[Task inputs]

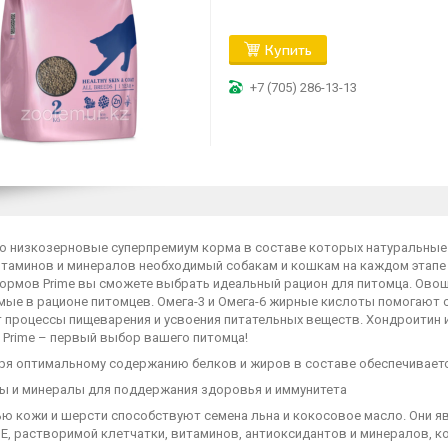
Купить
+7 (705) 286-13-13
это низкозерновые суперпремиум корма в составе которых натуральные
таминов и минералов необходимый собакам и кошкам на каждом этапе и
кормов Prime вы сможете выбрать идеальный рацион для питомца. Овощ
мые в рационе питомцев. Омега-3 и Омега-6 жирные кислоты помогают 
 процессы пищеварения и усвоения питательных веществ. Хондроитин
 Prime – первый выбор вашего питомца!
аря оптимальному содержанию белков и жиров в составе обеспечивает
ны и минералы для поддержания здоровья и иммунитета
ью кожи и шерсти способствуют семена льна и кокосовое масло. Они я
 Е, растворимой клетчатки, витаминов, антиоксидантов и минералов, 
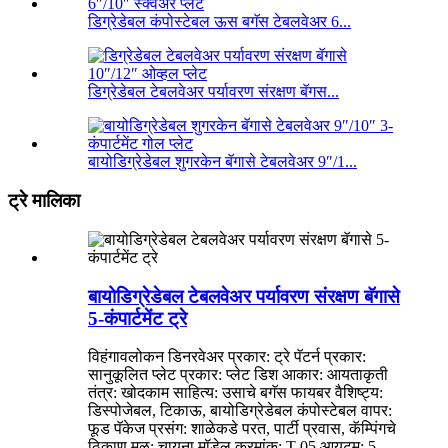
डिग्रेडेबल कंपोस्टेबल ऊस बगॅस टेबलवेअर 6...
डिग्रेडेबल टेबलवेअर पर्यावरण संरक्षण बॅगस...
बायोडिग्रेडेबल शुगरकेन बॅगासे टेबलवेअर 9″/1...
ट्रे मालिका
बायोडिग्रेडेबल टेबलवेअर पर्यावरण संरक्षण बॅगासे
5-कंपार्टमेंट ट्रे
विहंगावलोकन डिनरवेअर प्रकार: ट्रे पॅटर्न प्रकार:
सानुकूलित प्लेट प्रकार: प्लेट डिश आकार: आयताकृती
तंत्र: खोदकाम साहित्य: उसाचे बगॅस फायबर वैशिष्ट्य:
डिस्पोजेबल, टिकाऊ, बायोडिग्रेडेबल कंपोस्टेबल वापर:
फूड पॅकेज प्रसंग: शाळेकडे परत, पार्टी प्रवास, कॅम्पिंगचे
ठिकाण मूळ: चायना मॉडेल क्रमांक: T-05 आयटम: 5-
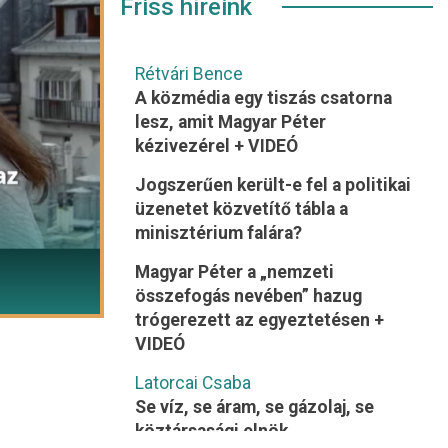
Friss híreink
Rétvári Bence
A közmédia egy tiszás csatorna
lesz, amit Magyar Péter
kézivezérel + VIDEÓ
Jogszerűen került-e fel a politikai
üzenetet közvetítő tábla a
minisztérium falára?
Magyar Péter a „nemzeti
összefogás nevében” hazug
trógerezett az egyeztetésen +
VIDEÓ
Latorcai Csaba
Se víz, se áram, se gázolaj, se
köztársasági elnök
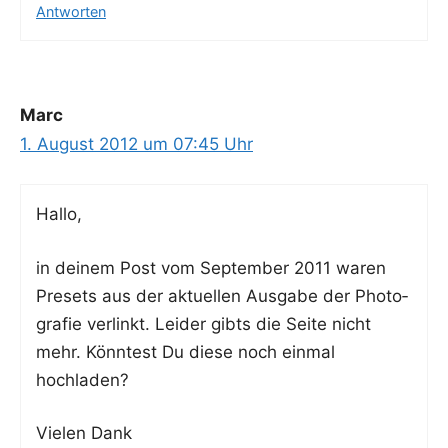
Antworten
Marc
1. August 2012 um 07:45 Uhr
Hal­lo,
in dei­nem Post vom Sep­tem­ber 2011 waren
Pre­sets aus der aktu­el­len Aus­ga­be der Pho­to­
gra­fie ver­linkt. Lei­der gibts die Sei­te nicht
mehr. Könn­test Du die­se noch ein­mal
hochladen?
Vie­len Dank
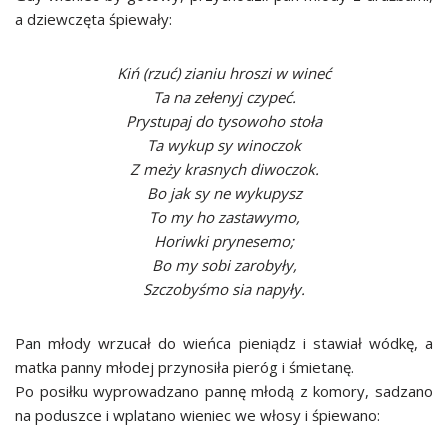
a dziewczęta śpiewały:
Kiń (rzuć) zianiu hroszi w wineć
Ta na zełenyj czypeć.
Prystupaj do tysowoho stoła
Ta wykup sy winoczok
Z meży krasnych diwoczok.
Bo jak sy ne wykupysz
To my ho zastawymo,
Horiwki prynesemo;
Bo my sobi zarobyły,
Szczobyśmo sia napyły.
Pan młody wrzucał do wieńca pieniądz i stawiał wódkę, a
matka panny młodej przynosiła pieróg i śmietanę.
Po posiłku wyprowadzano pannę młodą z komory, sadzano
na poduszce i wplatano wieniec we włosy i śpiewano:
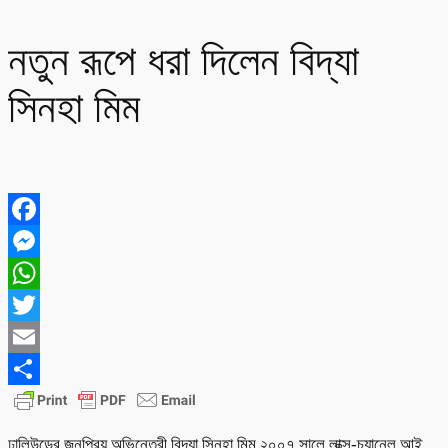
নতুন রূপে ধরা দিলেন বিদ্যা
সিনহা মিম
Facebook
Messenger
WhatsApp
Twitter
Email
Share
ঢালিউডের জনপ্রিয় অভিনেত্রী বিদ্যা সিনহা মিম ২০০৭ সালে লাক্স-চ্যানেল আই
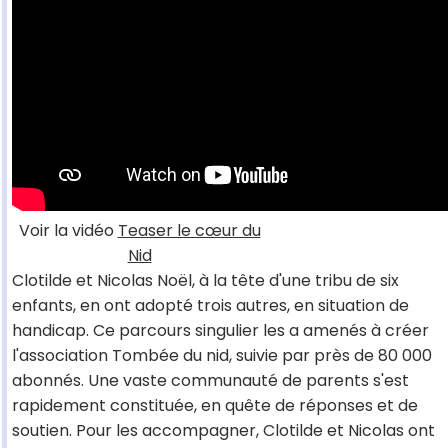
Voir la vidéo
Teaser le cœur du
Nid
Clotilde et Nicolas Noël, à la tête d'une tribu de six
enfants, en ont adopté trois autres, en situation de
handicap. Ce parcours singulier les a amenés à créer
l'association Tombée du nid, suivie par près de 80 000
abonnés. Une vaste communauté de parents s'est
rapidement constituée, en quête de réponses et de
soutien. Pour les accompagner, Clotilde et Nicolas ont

[/Task inputs]
[Task inputs]

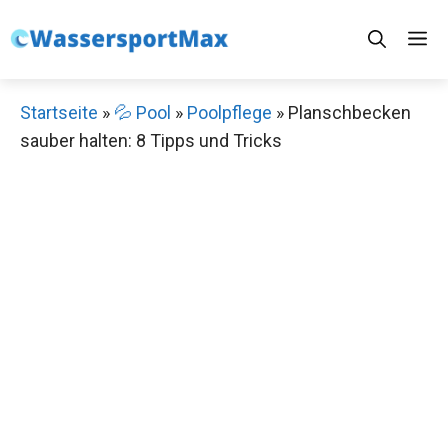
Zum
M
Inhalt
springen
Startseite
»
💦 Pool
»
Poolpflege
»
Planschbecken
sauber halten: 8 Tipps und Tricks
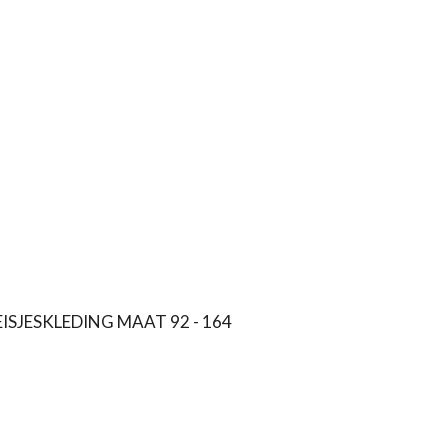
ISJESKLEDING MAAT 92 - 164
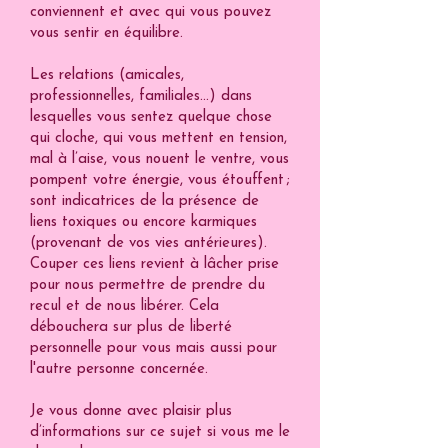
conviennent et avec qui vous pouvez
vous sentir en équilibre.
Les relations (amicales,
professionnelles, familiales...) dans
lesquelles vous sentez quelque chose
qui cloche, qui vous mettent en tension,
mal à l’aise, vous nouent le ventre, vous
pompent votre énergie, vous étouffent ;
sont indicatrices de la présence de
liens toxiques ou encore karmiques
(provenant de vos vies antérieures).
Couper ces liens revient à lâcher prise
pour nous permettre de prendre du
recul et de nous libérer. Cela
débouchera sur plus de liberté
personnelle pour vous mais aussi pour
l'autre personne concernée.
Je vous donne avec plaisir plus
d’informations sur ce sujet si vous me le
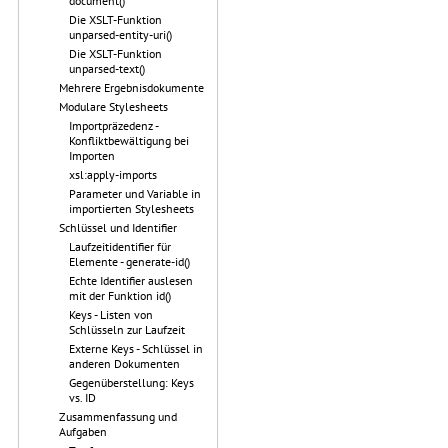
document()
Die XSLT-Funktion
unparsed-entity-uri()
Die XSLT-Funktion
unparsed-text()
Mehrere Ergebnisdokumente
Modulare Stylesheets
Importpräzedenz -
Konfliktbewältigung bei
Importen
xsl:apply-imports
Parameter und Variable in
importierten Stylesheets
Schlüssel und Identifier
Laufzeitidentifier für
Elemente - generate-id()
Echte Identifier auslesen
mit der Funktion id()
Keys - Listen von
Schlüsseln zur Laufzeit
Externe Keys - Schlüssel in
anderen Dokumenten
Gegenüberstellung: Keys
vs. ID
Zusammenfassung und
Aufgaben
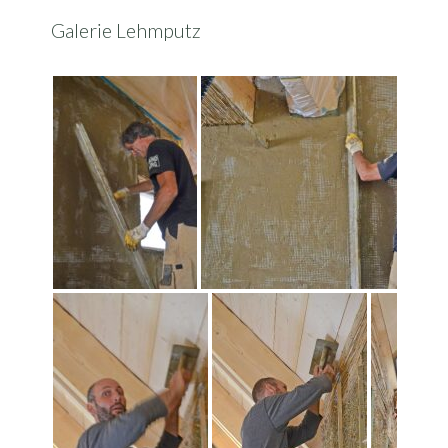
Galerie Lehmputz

[/Task inputs]

# Activity
Report all lines of the data that include the word "Clotilde".

# Written answer
Clotilde et Nicolas Noël, à la tête d'une tribu de six
soutien. Pour les accompagner, Clotilde et Nicolas ont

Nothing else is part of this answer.